Amid all the fun, however, two serious points are made and rammed home again and again. One is the phenomenal successfulness of the British inventor, from Isambard Kingdom Brunel to Barnes Wallis (after whom, says Park, his Wallace is not named) and beyond to Tim Berners-Lee, inventor of the worldwide web: some of them were bluff pragmatic men in stove-pipe hats, some of them pipe-smoking eccentrics in garden sheds; others were rarified intellectuals in white coats. The Science Museum celebrates their works alongside Wallace's Hat-Switching Barometer. "Wallace's Top 20 Ideas" include the "Puffing Billy", the world's oldest surviving steam locomotive built by William Hedley in 1813; the Bell & Howell cine projector, precursor of a billion camcorders, made in England in the 1950s; and the Massey-Ferguson combine harvester thresher, built in Kilmarnock, which revolutionised agricultural practice worldwide in the 1950s and 1960s.

World-shaking innovations from the Science Museum's permanent collection are also on proud display: the 1868 Cleopatra chain-stitch sewing machine; the 1926 Ethodyne broadcast receiver, a dismayingly complicated early valve radio; the first perforated lavatory paper; the first Post-It note; the zip-fastener (originally known, in 1851, as "the Automatic Continuous Clothing Closure").

The second serious issue is copyright. Alongside Aardman Animations and SGA Productions, who designed the exhibition, the main sponsor is the Intellectual Property Office, a wing of the Department of Innovation, Universities and Skills, which oversees the shadowy world of copyright, patents, designs, trademarks and the like. For a government cell operating with such abstractions, the IPO is a lively outfit who've been using the Wallace & Gromit image to launch a campaign to help innovators understand the importance of copyright.

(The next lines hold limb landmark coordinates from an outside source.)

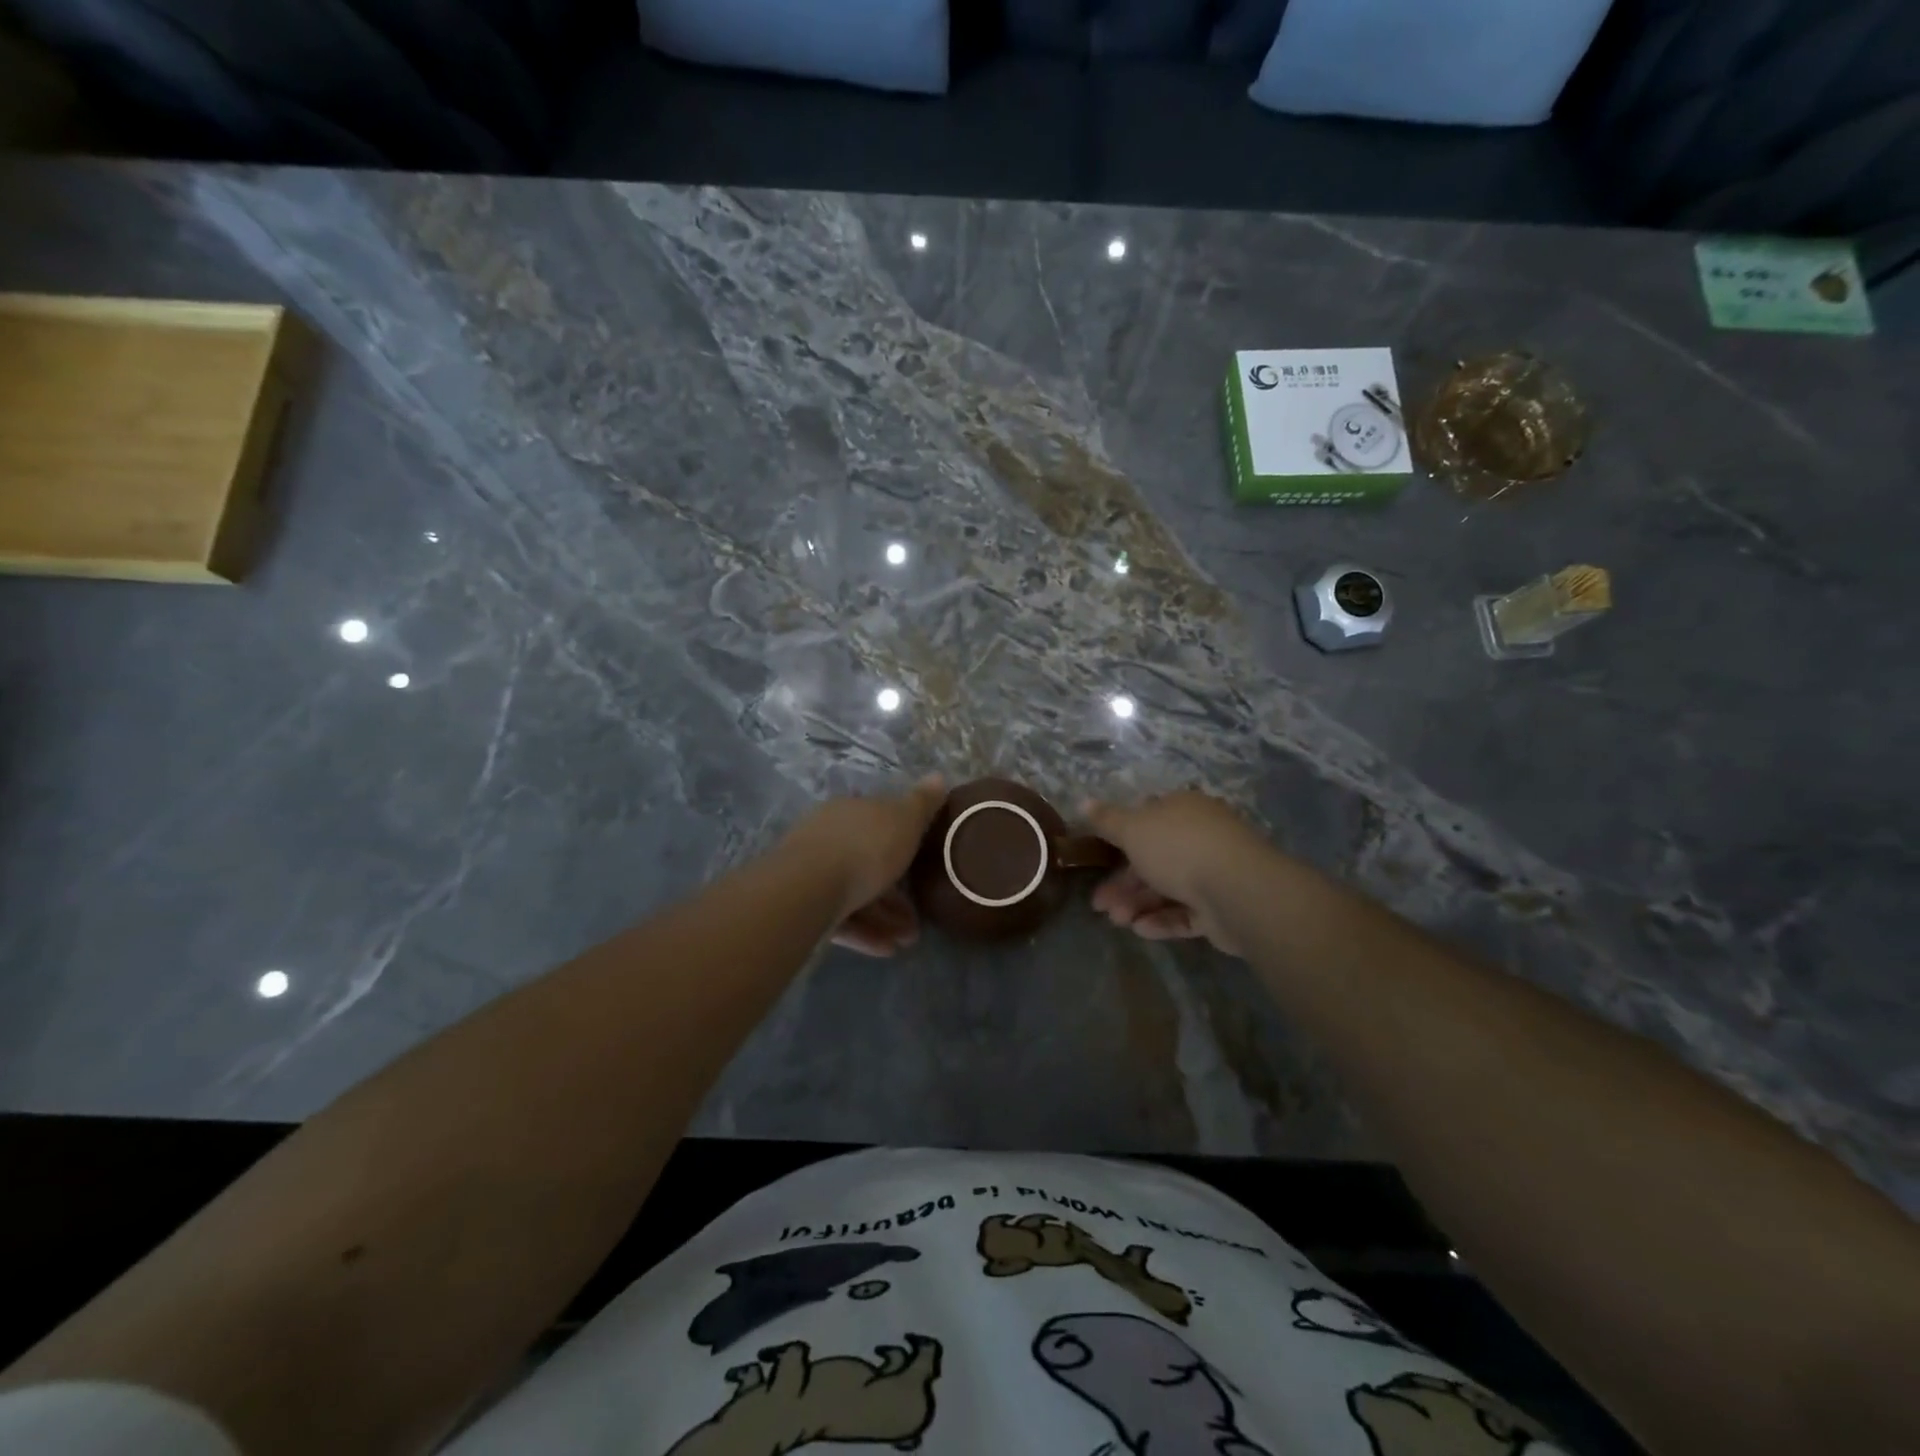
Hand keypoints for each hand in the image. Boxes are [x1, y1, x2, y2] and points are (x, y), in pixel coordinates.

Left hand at [783, 775, 945, 955]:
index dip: (903, 843)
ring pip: (855, 893)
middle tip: (919, 915)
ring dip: (884, 917)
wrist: (808, 888)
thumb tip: (938, 777)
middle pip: (867, 861)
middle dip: (895, 890)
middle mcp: (827, 837)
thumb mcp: (904, 820)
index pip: (878, 822)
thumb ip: (922, 803)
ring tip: (909, 939)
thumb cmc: (865, 847)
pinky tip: (886, 949)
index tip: (924, 865)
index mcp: (849, 811)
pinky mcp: (803, 906)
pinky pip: (841, 918)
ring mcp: (811, 873)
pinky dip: (865, 932)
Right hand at [1083, 792, 1272, 955]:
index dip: (1120, 838)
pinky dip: (1161, 920)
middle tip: (1099, 904)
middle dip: (1123, 882)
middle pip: (1154, 858)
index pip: (1148, 818)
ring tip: (1117, 921)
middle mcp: (1200, 837)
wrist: (1237, 889)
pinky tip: (1140, 930)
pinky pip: (1185, 913)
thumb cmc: (1178, 847)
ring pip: (1167, 887)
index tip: (1098, 858)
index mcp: (1182, 810)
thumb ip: (1107, 820)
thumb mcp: (1132, 828)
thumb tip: (1083, 801)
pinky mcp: (1222, 908)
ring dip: (1137, 903)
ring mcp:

The W&G exhibition is festooned with posters warning against patent piracy and the stealing of ideas. Perhaps worried that the language of their posters might go over the heads of young visitors ("Registering your trade mark means protecting your brand's value and reputation"), they employ other kid-friendly strategies to explain intellectual copyright. Posters on the walls of Gromit's kitchen remind visitors that the youngest-ever inventor was one Sam Houghton, 5, who watched his father sweeping up leaves and noticed that he used two brooms, one for the heavy leaves, one for the smaller bits left behind. The boy tied two brooms together with elastic bands – and the Improved Broom System was born. His father worked as a patents attorney and convinced the IPO that Sam's idea was "unique" and had "a clear purpose" – the two criteria for granting a patent. Now, while still in short trousers, Sam holds Patent No 2438091, giving him sole control over the Improved Broom for 20 years.

Had Nick Park ever suffered from patent infringement? "I sometimes see what looks like piracy – characters who are very like Shaun the Sheep – turning up. Personally, I feel flattered by the imitation. And when people say I should take action, I tend to say, 'It's hard to patent or copyright a sheep. Or a dog.' Has someone ripped off my robotic monster? Yes, but I probably got the idea from The Beano, or from HG Wells." He's been alerted many times to the apparent similarities between Wall-E, the lonely Earth robot that was a smash hit for Pixar studios last year, and the lonesome oven on the moon in A Grand Day Out. "People say, 'It's a robot! It collects things!' but I just think, 'That's the way things go'; we're probably copying other people in the past."

Despite his cavalier approach to patent protection, Park is happy to collaborate with the IPO, to pass on a vital fact about inventions. "We at Aardman and the IPO are trying to teach people that everything around you – this cup, that chair – has been thought up by someone. We're trying to teach people about ownership – the fact that somebody somewhere has created it."